There are limited oversight mechanisms available for the maintenance of records while a president is in office. Though the PRA designated a role for the National Archives Records Administration (NARA), it does not have direct oversight authority over Presidential records. NARA’s Archivist, a presidential appointee, is only required to provide advice and assistance upon a president’s request or when a president seeks to officially dispose of records such as public mail and administrative files. However, at the conclusion of an administration’s time in office, the Archivist takes custody of Presidential records, and over time narrows the outgoing president’s right to restrict congressional and public access.

Enforcement mechanisms are similarly limited. The PRA’s drafters did not include an enforcement mechanism and relied on a president’s good faith cooperation. Federal Courts have held that the PRA precludes judicial review of presidential “record-keeping practices and decisions.”[2] The Archivist cannot independently investigate or attempt recovery. While the United States Code lays out a procedure and penalties for the destruction of government records, these mechanisms rely heavily on good faith compliance, whistleblowers, and journalistic efforts.
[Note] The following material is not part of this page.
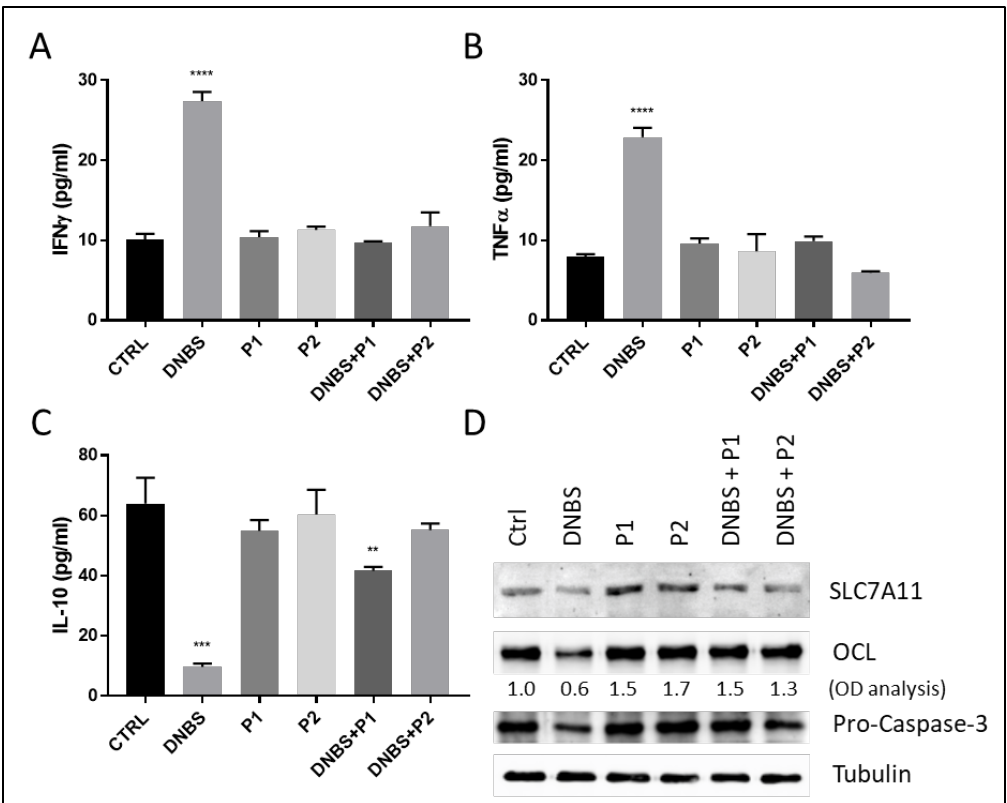
Figure 7. Impact of probiotics on DNBS-stimulated UC. Colon from C57BL/6 mice was untreated (CTRL) or exposed to DNBS (1.5 mg/mL), P1 or P2 alone or DNBS+P1 or DNBS+P2 for 5 h, in GEVS. The expression of the pro-inflammatory cytokines IFNg ( A ) and TNFa ( B ) or the anti-inflammatory IL-10 ( C ) was evaluated by ELISA on tissue lysates. ( D ) Protein levels of SLC7A11, OCL or pro-Caspase-3 was evaluated by western blotting analysis. Histograms represent mean ± SD of triplicate sample; **** p < 0.0001; *** p < 0.001; ** p < 0.01. Tubulin was used as loading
The Trump Administration was accused of actively preventing the accurate preservation of presidential records in violation of the PRA. The media reported a lack of a detailed record of President Trump’s face-to-face encounters with Russian President Vladimir Putin, while others reported that President Trump habitually tore up documents, and others questioned the deletion of his tweets as potential violations of the amended PRA. Citizens for Responsibility and Ethics in Washington (CREW) took the Trump Administration to court regarding its aides’ use of encrypted messaging applications that destroy the content of messages as they are read. Legislators and watchdogs expressed concern that the Trump Administration would employ similar tactics to avoid future scrutiny of its decision-making.

The PRA intended to shift control of presidential records to the public in order to protect American history. Oversight mechanisms are necessary to hold any future presidential administration accountable to the congressional intent of the PRA’s sponsors. A good start would be to amend the PRA to statutorily define a larger role for NARA in maintaining presidential records. Moreover, Congress could impose regular reporting requirements, mandating NARA to report on the Administration’s preservation of records without divulging the contents of records to maintain the executive’s privacy. The steady erosion of norms has proven that relying on good faith compliance alone is insufficient.

[1] Presidential Records Act of 1978: Hearing on H.R. 10998 and Related Bills Before a Subcomm. of the H. Comm. on Gov’t Operations, 95th Cong. 74 (1978) (statement of Rep. Allen E. Ertel).

[2] Armstrong v. Bush, 924 F.2d 282 (D.C. Cir. 1991).